I'm cutting a field this afternoon. In a couple of weeks, I'll run through it with the wiper to catch the johnson grass. It grows faster than the Tifton.


----------



## hay wilson in TX (Jan 28, 2009)

Works for me in CenTex.

With johnsongrass it really gets the root johnsongrass but passes right over the seedling johnsongrass.

I like to wipe before the first cutting to get the plants that will go to seed soon. Then wipe again in the fall a few weeks before any frost.


----------



## nccowboy (Jun 22, 2010)

rglove said:


> Has anyone used a weed wiper on pasture or hay ground? Opinions?

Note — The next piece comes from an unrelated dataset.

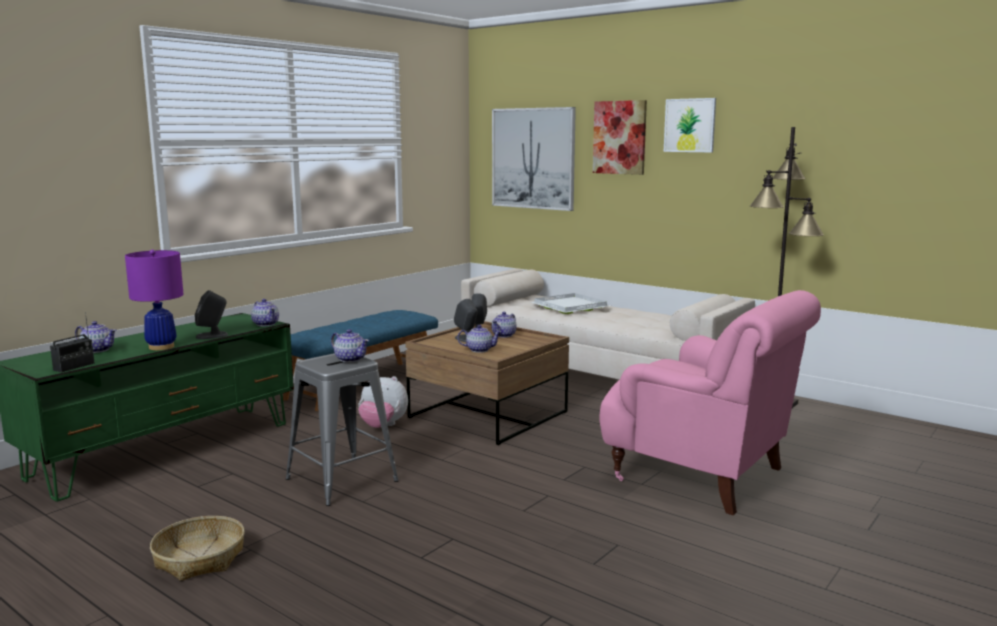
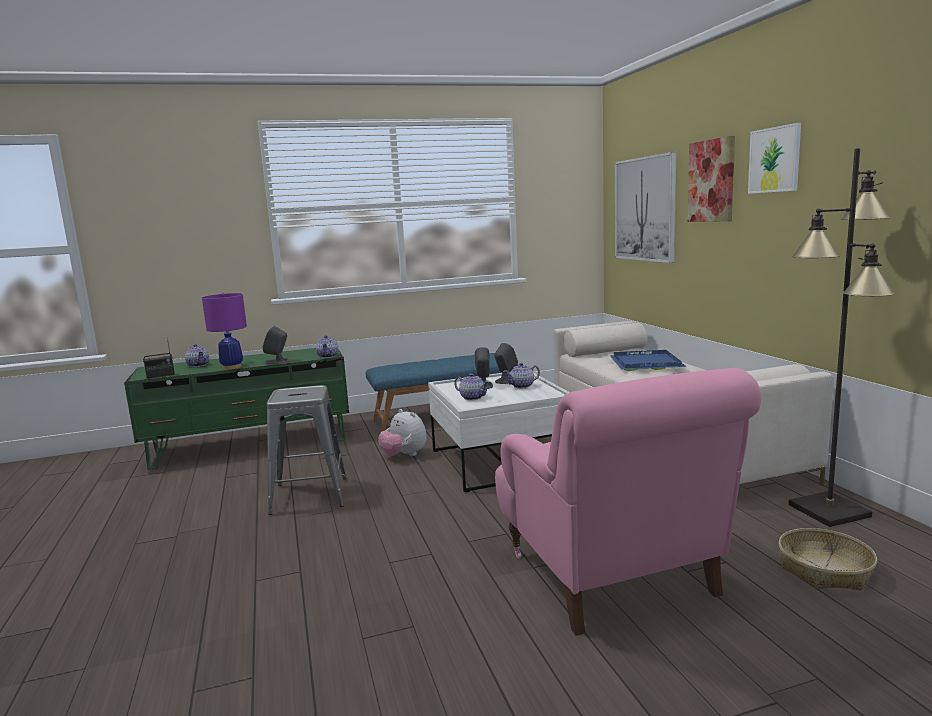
camera: 35 degrees right, 0 degrees up
basket [150,516,245,581] -> basket moved to [778,528,878,591]
teapot [331,329,369,362] -> none
brown coffee table [405,321,569,445] -> white coffee table [428,373,570,493]
white tray [531,293,611,314] -> blue tray [609,350,687,371]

I built a homemade wick, I used some generic Roundup. My wick was 12 ft long. I took some pics before and after the wicking. It was a test, but I was tickled to death at the results. I killed 40+ acres of Johnson grass in about 10 days. Within 30 days, it was dead and laying and rotting on the ground. If you care here is a link to my personal pics. JohnsonGrass Photos


----------



## Vol (Jul 5, 2009)

My dad built a 20 footer 30 years ago out of 2 joints of 4" pvc attached to a square steel frame made out of 2" channel. Used light steel cable to run from the ends of pvc to steel frame in center to take out sag. Worked fair on general type weeds but worked great on Johnson Grass. I had JG real bad in spots in my river bottom and after wiping for 6-7 years I finally got rid of it but still have to hand spray new sprouts every year. We had wicks installed the entire length overlapping each other about 1" on each end of wick. Used 1 part of round-up to 3 parts water and a little surfactant. We attached ours to our FEL, which made it nice about wiping various heights. Regards, Mike


----------